SEC. 4. TELECOMMUNICATIONS EQUIPMENT AND FACILITIES.

    Any common carrier within the meaning of section 3 of the Communications Act of 1934 (47 U.S.C. 153) is authorized to install, maintain, and repair telecommunications equipment and facilities in Cuba, and otherwise provide telecommunications services between the United States and Cuba. The authority of this section includes the authority to upgrade facilities and equipment.

SEC. 5. TRAVEL.

    (a) IN GENERAL- Travel to and from Cuba by individuals who are citizens or residents of the United States, and any transactions ordinarily incident to such travel, may not be regulated or prohibited if such travel would be lawful in the United States.

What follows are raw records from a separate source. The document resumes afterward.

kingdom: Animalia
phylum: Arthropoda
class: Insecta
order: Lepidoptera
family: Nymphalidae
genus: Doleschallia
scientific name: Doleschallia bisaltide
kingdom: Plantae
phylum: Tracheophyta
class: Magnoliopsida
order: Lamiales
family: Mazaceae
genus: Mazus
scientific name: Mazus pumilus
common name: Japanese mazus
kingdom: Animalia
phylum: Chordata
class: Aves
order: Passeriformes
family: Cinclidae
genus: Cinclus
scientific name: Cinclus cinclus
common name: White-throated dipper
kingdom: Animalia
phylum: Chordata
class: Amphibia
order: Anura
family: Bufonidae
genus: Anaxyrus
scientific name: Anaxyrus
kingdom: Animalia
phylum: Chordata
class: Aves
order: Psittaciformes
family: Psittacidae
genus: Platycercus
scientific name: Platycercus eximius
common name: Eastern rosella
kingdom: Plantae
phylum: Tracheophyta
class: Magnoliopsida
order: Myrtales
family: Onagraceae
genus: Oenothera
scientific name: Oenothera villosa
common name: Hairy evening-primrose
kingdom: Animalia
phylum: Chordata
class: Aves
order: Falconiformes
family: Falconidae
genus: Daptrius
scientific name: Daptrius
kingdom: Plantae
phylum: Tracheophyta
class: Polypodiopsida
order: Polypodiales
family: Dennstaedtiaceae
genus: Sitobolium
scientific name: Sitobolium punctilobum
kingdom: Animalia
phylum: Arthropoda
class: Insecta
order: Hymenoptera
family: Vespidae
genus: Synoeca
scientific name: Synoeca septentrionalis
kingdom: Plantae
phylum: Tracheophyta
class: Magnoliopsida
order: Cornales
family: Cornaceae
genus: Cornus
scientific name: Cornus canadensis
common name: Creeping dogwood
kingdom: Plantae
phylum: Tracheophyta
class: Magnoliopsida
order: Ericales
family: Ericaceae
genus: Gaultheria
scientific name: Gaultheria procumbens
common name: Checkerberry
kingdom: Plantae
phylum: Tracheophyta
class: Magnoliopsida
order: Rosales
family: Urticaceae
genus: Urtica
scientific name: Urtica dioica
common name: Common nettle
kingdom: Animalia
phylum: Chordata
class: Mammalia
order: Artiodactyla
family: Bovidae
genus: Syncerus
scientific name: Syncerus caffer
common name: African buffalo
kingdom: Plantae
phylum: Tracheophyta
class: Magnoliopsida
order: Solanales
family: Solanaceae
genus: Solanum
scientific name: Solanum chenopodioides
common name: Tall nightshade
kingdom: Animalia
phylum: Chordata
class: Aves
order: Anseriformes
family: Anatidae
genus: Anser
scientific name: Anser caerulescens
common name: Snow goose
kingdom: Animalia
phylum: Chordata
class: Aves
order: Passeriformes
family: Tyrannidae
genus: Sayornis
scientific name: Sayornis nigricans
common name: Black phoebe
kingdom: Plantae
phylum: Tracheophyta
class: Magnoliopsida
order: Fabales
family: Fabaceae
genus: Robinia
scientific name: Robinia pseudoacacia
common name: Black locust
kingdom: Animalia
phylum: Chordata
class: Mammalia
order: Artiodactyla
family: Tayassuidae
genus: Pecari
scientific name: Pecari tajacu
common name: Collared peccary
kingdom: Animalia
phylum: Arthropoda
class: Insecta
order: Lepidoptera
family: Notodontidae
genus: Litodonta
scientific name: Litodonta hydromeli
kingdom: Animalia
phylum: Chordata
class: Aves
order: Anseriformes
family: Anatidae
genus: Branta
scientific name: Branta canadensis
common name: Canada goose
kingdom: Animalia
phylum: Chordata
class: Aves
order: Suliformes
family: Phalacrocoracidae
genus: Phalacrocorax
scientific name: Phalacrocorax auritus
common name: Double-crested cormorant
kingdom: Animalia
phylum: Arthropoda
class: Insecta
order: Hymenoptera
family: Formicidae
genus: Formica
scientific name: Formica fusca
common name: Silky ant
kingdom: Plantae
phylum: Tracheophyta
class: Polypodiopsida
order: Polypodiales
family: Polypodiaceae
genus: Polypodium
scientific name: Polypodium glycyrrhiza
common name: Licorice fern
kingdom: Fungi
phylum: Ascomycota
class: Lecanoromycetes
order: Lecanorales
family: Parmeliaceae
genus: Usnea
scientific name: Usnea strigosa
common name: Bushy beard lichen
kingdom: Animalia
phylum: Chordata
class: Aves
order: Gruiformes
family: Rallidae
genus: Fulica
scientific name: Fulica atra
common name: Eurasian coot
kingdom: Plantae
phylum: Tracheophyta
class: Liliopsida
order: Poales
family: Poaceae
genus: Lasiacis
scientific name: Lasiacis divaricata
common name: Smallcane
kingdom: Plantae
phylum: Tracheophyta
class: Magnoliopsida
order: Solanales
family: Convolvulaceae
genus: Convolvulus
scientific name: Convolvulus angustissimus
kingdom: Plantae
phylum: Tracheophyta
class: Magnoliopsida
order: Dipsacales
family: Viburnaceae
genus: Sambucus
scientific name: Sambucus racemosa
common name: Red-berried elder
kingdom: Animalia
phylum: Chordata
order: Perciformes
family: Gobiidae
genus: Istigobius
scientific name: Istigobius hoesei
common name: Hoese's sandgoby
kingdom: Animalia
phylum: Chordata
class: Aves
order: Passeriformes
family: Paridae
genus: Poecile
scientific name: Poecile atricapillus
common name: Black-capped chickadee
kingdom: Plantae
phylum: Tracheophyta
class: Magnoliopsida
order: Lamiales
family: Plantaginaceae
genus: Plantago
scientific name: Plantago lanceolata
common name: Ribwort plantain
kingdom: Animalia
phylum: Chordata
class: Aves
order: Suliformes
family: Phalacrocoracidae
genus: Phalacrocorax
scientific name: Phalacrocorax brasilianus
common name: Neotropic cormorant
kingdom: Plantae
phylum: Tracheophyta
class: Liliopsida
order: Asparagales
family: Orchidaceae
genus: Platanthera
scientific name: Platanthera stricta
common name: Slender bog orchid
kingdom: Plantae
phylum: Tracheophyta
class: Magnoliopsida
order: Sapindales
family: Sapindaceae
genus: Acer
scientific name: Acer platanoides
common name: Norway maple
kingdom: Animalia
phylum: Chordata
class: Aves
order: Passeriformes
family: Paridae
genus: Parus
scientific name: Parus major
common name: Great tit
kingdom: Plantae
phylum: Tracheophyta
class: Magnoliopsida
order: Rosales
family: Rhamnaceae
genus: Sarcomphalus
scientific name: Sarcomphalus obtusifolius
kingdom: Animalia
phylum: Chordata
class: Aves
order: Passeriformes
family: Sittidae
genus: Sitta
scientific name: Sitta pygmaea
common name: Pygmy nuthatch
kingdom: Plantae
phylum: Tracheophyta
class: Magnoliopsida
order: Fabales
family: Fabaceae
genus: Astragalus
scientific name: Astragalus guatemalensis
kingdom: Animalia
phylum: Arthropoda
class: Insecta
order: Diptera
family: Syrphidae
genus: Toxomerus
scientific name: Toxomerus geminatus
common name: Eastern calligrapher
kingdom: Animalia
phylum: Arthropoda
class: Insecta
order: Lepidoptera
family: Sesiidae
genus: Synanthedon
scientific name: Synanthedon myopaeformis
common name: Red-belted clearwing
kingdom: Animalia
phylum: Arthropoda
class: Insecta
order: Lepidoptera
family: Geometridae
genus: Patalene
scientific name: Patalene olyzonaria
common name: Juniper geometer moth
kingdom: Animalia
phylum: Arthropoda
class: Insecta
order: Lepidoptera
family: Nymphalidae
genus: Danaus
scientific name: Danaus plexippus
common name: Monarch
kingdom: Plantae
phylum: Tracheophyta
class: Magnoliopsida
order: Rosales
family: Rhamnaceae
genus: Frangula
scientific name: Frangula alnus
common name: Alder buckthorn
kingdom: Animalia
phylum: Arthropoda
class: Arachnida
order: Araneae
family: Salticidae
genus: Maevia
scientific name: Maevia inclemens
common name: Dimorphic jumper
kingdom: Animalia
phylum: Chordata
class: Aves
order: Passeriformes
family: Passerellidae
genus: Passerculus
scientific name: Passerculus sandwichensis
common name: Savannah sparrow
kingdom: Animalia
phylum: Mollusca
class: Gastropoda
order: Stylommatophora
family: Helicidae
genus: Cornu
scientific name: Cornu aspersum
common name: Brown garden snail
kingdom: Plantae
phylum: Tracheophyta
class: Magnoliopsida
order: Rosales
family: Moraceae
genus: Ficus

    (b) TRANSACTIONS INCIDENT TO TRAVEL- Any transactions ordinarily incident to travel which may not be regulated or prohibited under subsection (a) include, but are not limited to--

      (1) transactions ordinarily incident to travel or maintenance in Cuba; and

      (2) normal banking transactions involving foreign currency drafts, traveler’s checks, or other negotiable instruments incident to such travel.

SEC. 6. DIRECT MAIL DELIVERY TO CUBA.

    The United States Postal Service shall take such actions as are necessary to provide direct mail service to and from Cuba, including, in the absence of common carrier service between the 2 countries, the use of charter providers.

SEC. 7. NEGOTIATIONS WITH CUBA.

    (a) NEGOTIATIONS- The President should take all necessary steps to conduct negotiations with the Government of Cuba--

      (1) for the purpose of settling claims of nationals of the United States against the Government of Cuba for the taking of property by such government; and

      (2) for the purpose of securing the protection of internationally recognized human rights.

    (b) DEFINITIONS- As used in this section, the terms ‘national of the United States’ and ‘property’ have the meanings given those terms in section 502 of the International Claims Settlement Act of 1949 (22 U.S.C. 1643a).

SEC. 8. EFFECTIVE DATE.

    This Act shall take effect 60 days after the date of the enactment of this Act.